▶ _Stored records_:
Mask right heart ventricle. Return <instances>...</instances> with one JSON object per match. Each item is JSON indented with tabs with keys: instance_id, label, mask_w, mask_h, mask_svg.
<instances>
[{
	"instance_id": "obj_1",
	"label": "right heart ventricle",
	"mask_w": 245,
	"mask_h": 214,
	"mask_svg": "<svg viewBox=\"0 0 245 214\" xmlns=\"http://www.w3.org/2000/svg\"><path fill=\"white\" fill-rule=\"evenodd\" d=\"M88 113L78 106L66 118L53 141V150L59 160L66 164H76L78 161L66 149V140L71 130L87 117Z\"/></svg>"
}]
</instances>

▶ _Problem description_: Repeat every line of the data above word for word, leaving nothing out and adding nothing.

▶ _Output for this task_:
Mask right heart ventricle. Return <instances>...</instances> with one JSON object per match. Each item is JSON indented with tabs with keys: instance_id, label, mask_w, mask_h, mask_svg.
<instances>
[{
	"instance_id": "obj_1",
	"label": "right heart ventricle",
	"mask_w": 245,
	"mask_h": 214,
	"mask_svg": "<svg viewBox=\"0 0 245 214\" xmlns=\"http://www.w3.org/2000/svg\"><path fill=\"white\" fill-rule=\"evenodd\" d=\"M88 113L78 106L66 118L53 141V150L59 160L66 164H76L78 161L66 149V140L71 130L87 117Z\"/></svg>"
}]
</instances>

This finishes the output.